**EXERCISE REQUIREMENTS:** Quote the material below word for word, leaving out the pictures.

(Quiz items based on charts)
====

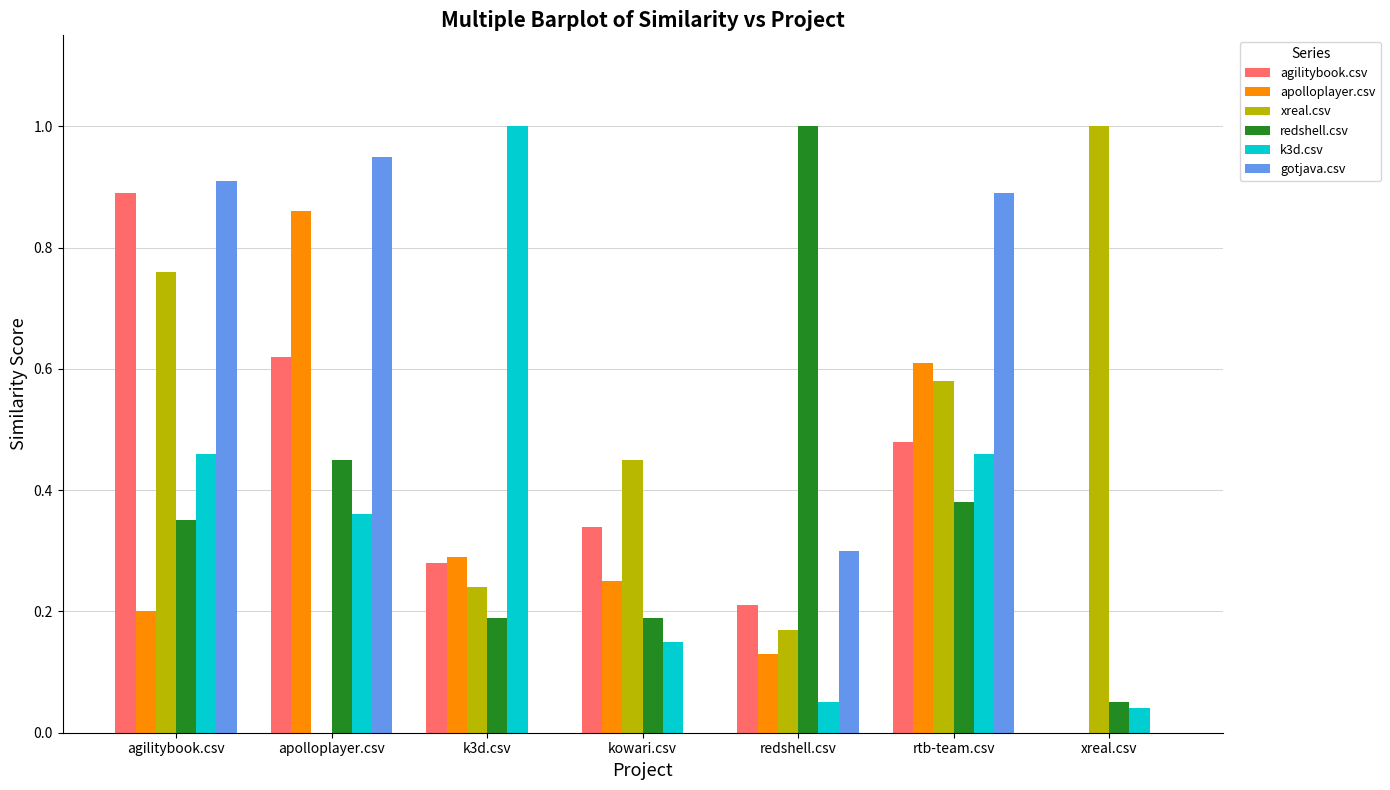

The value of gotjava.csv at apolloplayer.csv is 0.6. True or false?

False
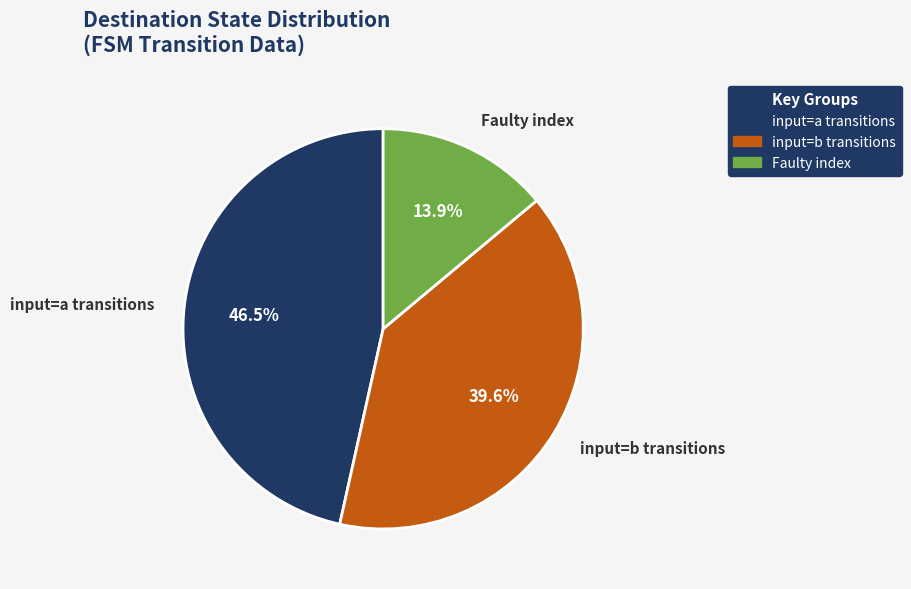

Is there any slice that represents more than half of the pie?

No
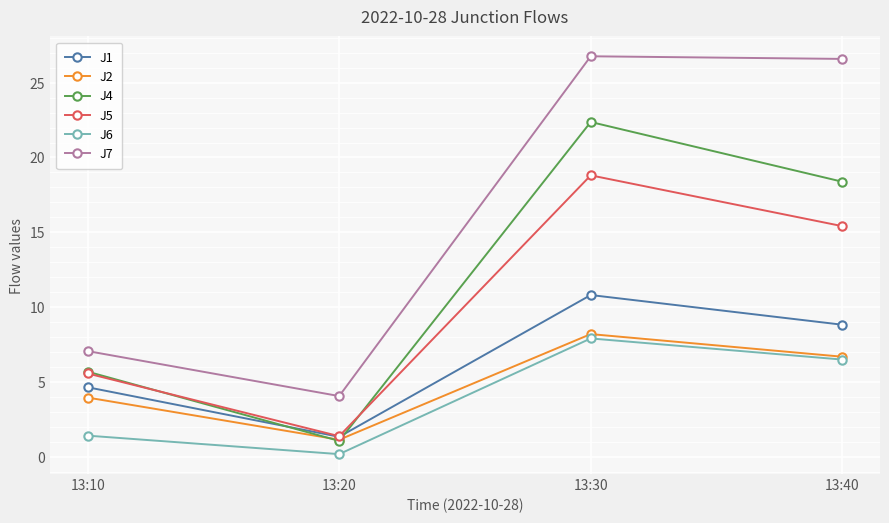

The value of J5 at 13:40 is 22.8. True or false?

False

====

**TASK RESULT:**
The value of gotjava.csv at apolloplayer.csv is 0.6. True or false?

False

Is there any slice that represents more than half of the pie?

No

The value of J5 at 13:40 is 22.8. True or false?

False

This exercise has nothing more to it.